A HISTORY OF RESISTANCE
REMAPPING THE STORY
While the story of Black community in Ontario has been predominantly linked to histories of the Underground Railroad, BREC aims to make new connections between Black community and the growth and expansion of the railway, the North American theatrical circuit that brought touring American troupes through this region with great regularity, and the local, home-bred form of blackface, both in the professional theatre and amateur productions, that grew and expanded throughout the 19th and 20th centuries.
Black colleges and universities established in nineteenth-century America included Wilberforce in Ohio (1856), Howard University in Washington, D.C. (1867), Fisk University in Nashville (1866), Atlanta University in Georgia (1865), Morgan (today Morgan State) in Baltimore (1867), Hampton Institute (today Hampton University) in Virginia (1868), and Spelman Women’s College in Atlanta (1881). These universities would help to foster a new generation of African Americans who, a generation out of enslavement, were determined to create a new identity for themselves. This shift inconsciousness, known as the "New Negro" and "New Negro Woman," as Shane White and Graham White note, "entailed adeliberate and prideful display of back bodies, particularly those of women, ina manner that transcended hoary white stereotypes."  The photographicjournalism in the Black press also helped to challenge popular cultural myths about Black inferiority. The New Negro imagery was created during an era when the overwhelming majority of postcard, advertisements, and popular entertainment consisted of crude, degrading racial caricatures of Black people.
Choral music in the African Canadian community, which was largely centred in the church, became outlet to resist the pervasive anti-Blackness of the 19th century. The Jubilee Singers of Fisk University in Nashville, Tennessee was the first of these groups to triumph. The Fisk Jubilee Singers were an a cappella group that started out on a small fundraising tour for the school in 1871; they soon rose to international prominence, performing in Europe before Queen Victoria of England, as well as at the White House for President Ulysses S. Grant.  In Canada, there were choral ensembles who modelled themselves after the Fisk Jubilee Singers. The O’Banyoun Jubilee Singers, founded by Josephus O’Banyoun in the early 1860s in Halifax,Nova Scotia, is one such group. The O’Banyoun Singers, which was comprised of seven singers and an accompanist, toured across North America and throughout Europe in the late nineteenth century. The Owen Sound Colored Orchestra and the London Elite Quartette were also performing "Negro spirituals" across Canada in the early 20th century.

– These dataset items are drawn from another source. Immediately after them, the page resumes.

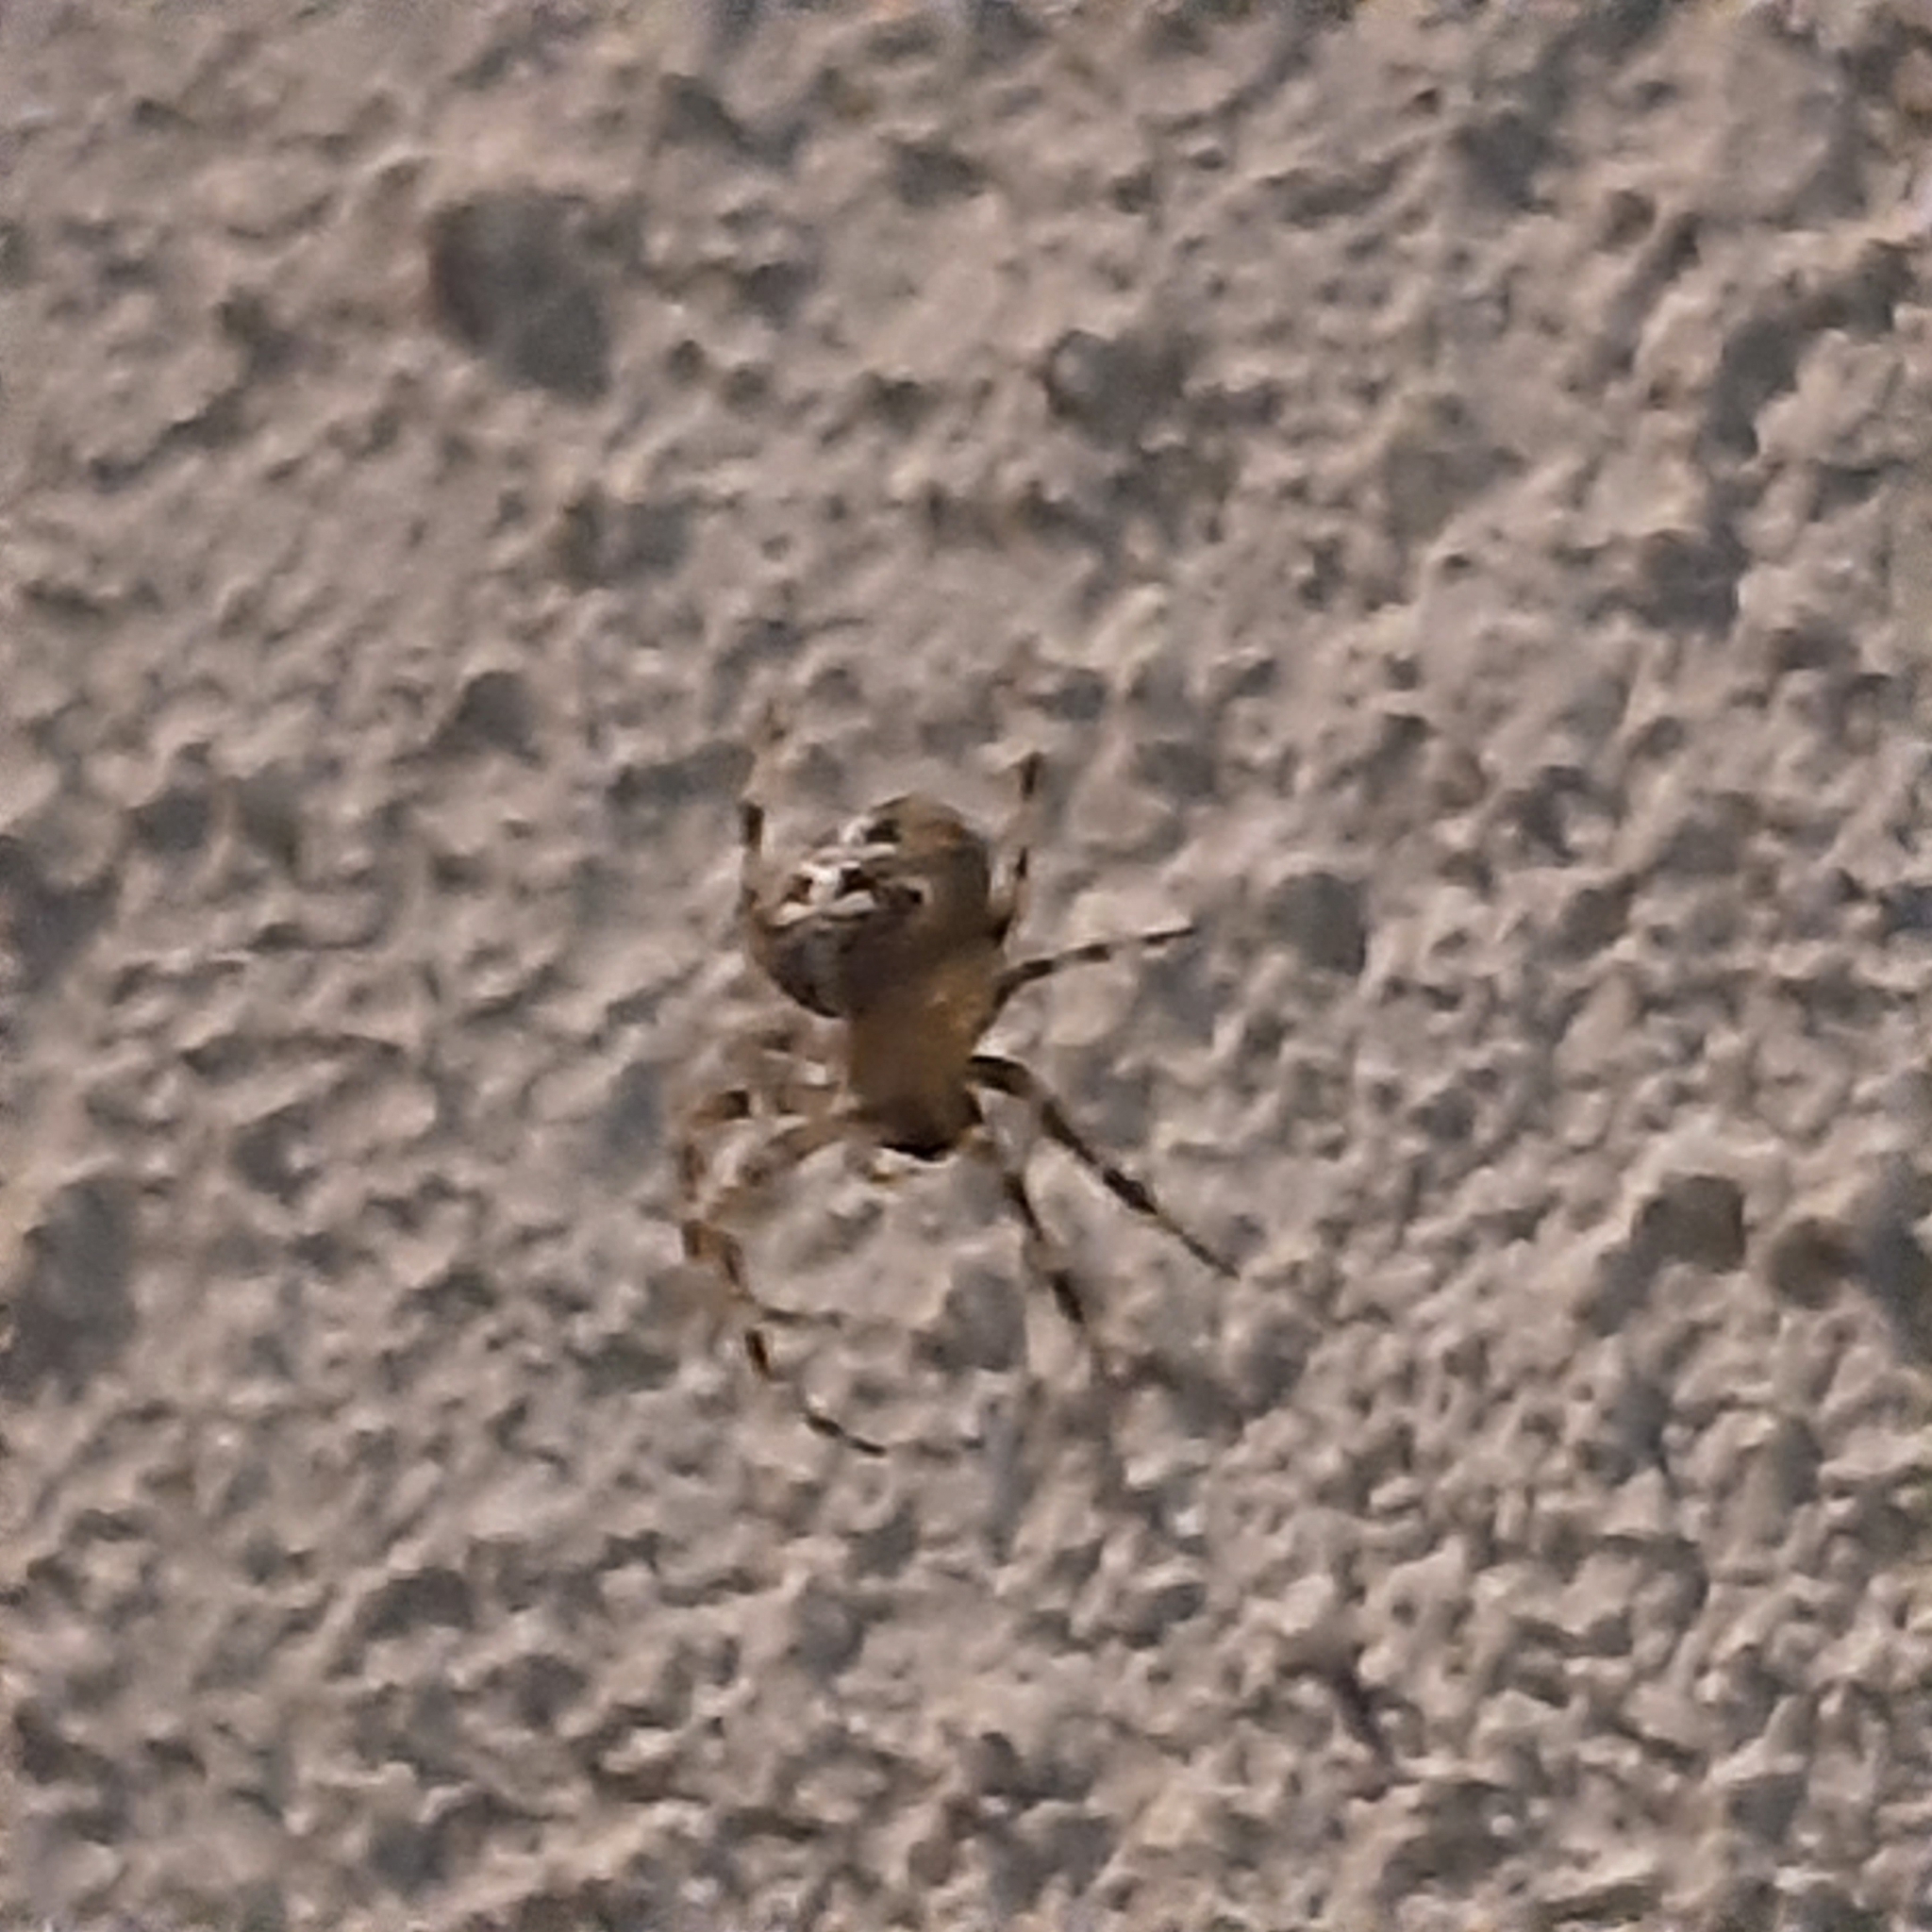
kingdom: Animalia
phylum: Arthropoda
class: Arachnida
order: Araneae
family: Araneidae
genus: Araneus
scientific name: Araneus diadematus
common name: Cross orbweaver
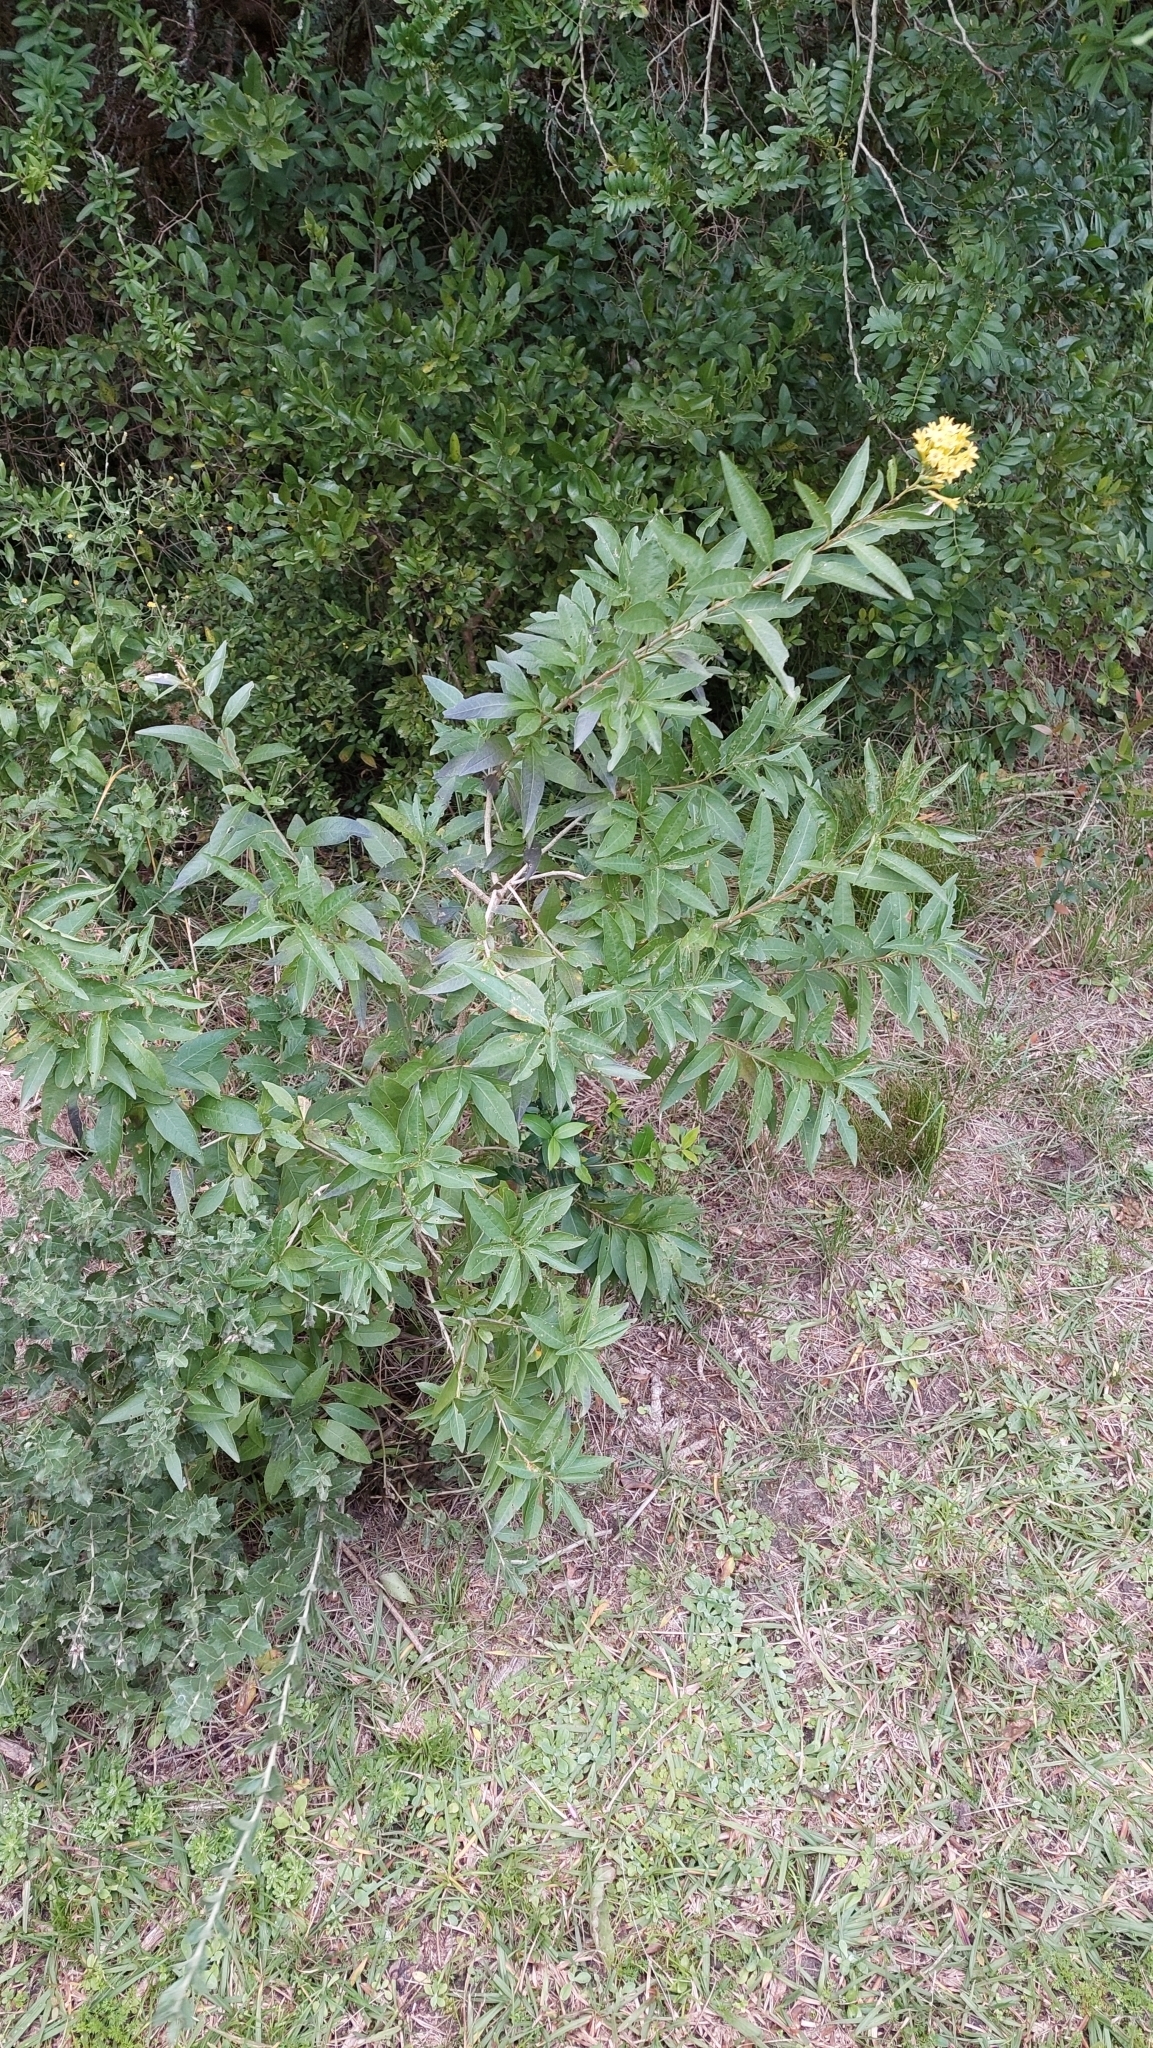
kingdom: Plantae
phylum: Tracheophyta
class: Magnoliopsida
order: Solanales
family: Solanaceae
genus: Cestrum
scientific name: Cestrum parqui
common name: Chilean cestrum
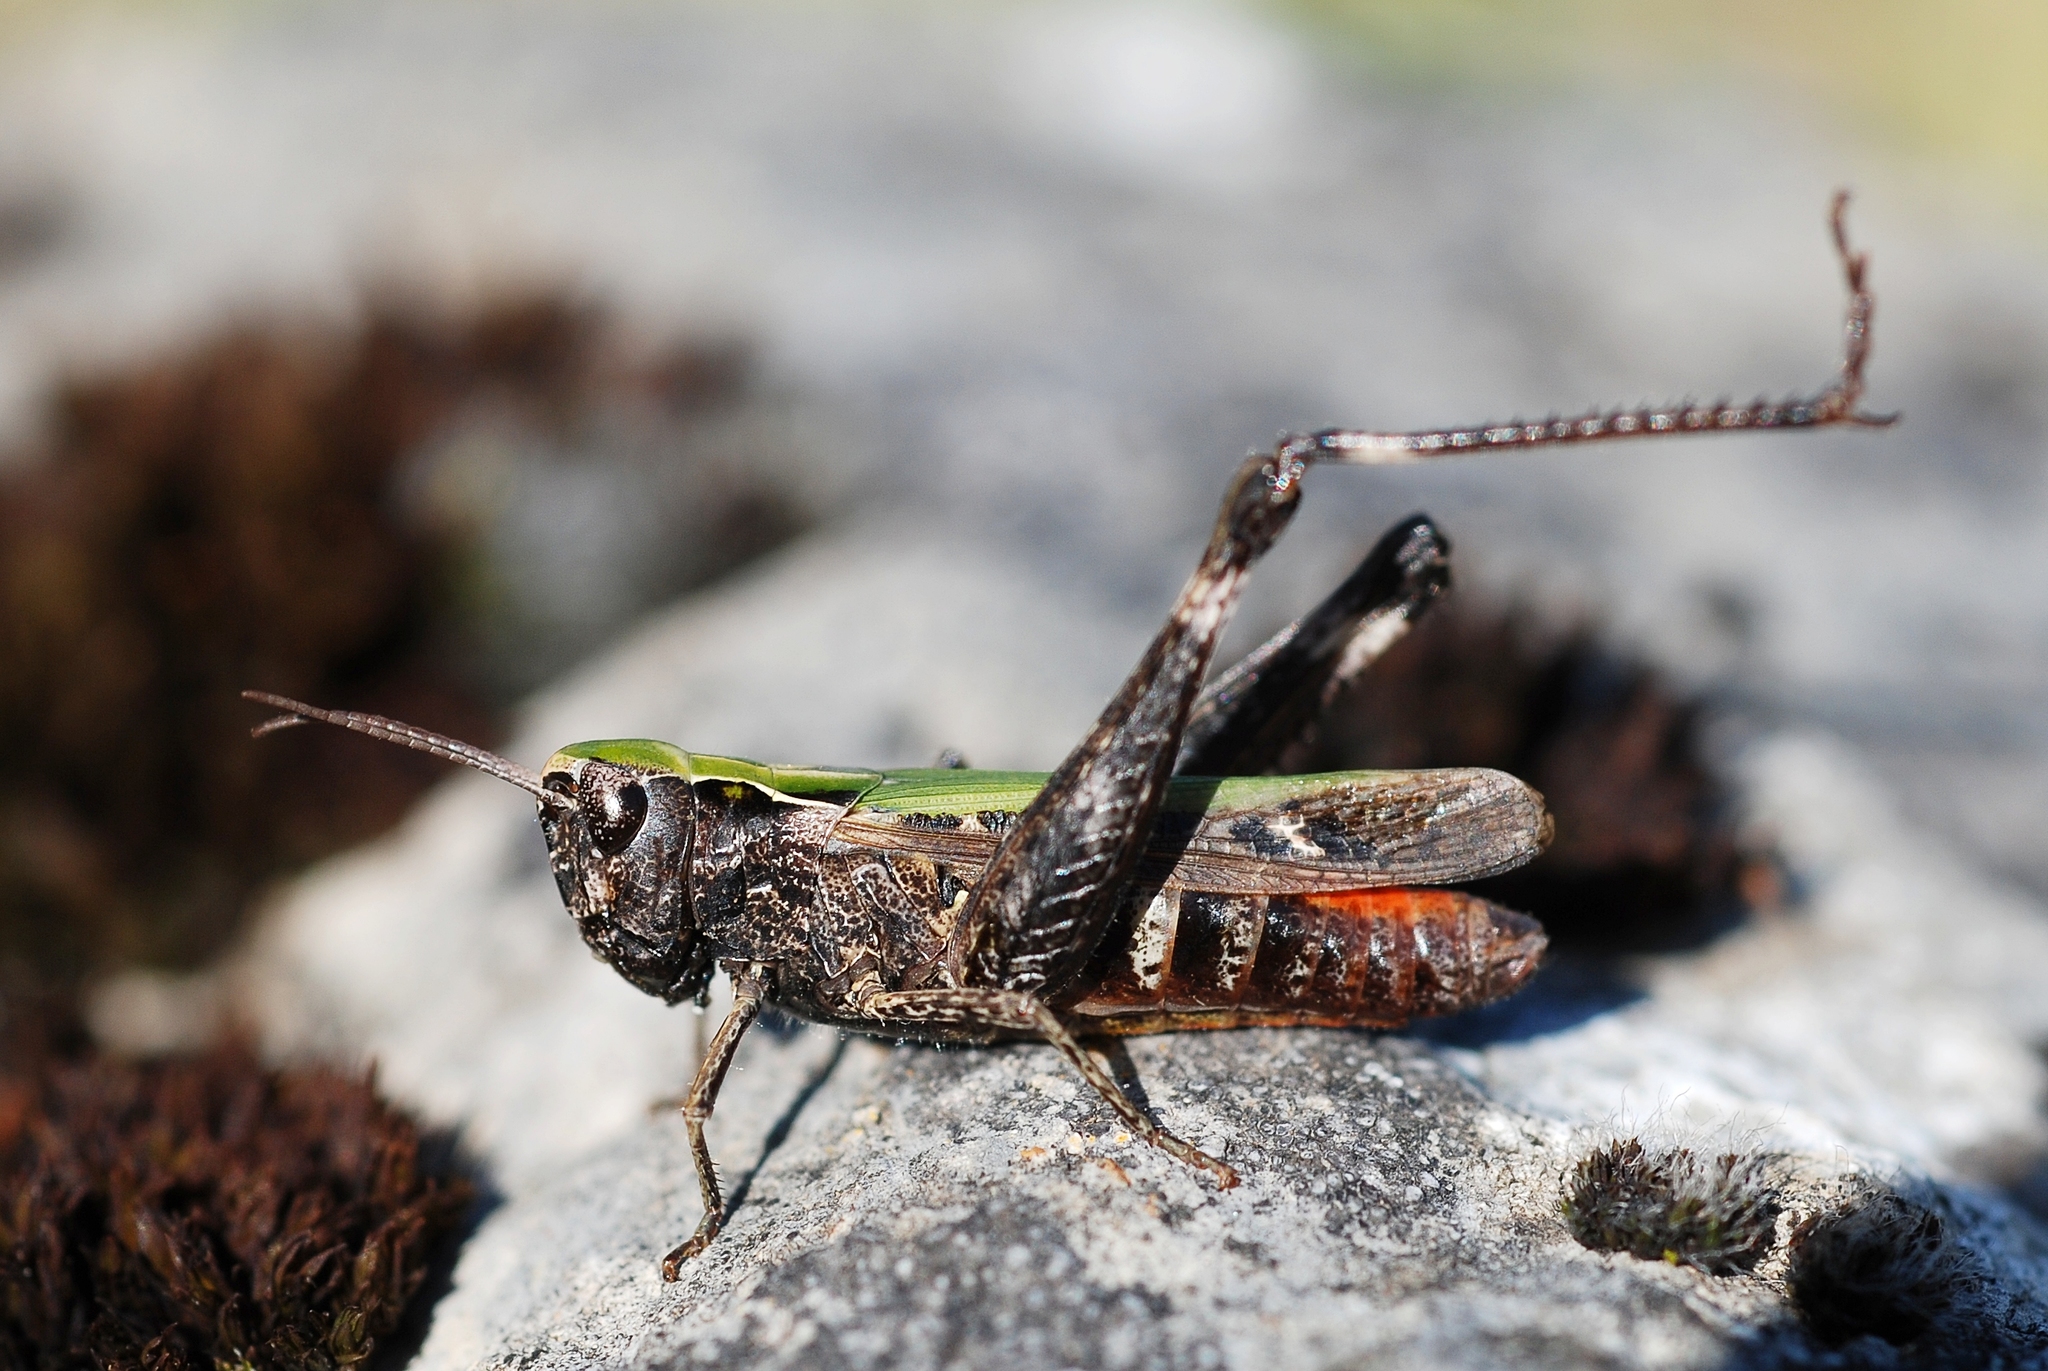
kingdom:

The historical bulldozing and demolishing of Black communities has had the effect of erasing Black people - our histories and stories - from the historical Canadian memory. And because these histories are also erased from our educational systems - primary school, colleges and universities - many people are not aware of them. There has not been enough attention paid to the legacy of urban renewal projects in the 1960s through 1970s that decimated Black communities in Canada, removing them from the national narrative and collective memory. For this reason, Contrast newspaper (1969-1991) and Share magazine are two of the most valuable resources for telling the story of Black Canada during the period of urban renewal. As voices for Black community to combat racism, prejudice, and community challenges, in addition to its triumphs, celebrations, and accomplishments, they provide a reservoir of stories of Black resistance. There are neighbourhoods in Toronto, such as the Bloor and Bathurst neighbourhood (dubbed “Blackhurst”) that was a hub for Black community for over a century for West Indian immigrants but also for African Canadians who were multi-generations in the city, such as Albert Jackson, who was Toronto’s first Black letter carrier (a job he held for thirty-six years until his death in 1918), who was also born into slavery in Delaware. Jackson endured unimaginable racism delivering the mail in the Bloor and Bathurst neighbourhood in nineteenth-century Toronto.
BREC aims to reclaim Black Canadians stories, to remap the spaces and places of their origin, and the important role Black media played in keeping them alive during a period of anti-Black racism that has begun to received more scholarly attention over the past 15 years. BREC is not only a resource; it is also a change agent.
 Shane White and Graham White, Stylin’: African American Expressive Culture from its Beginnings to the Zoot Suit (Ithaca, 1998), p. 191.
 Adrienne Shadd, The Journey from Tollgate to Parkway: African Canadians in Hamilton (Toronto, 2010), p. 190.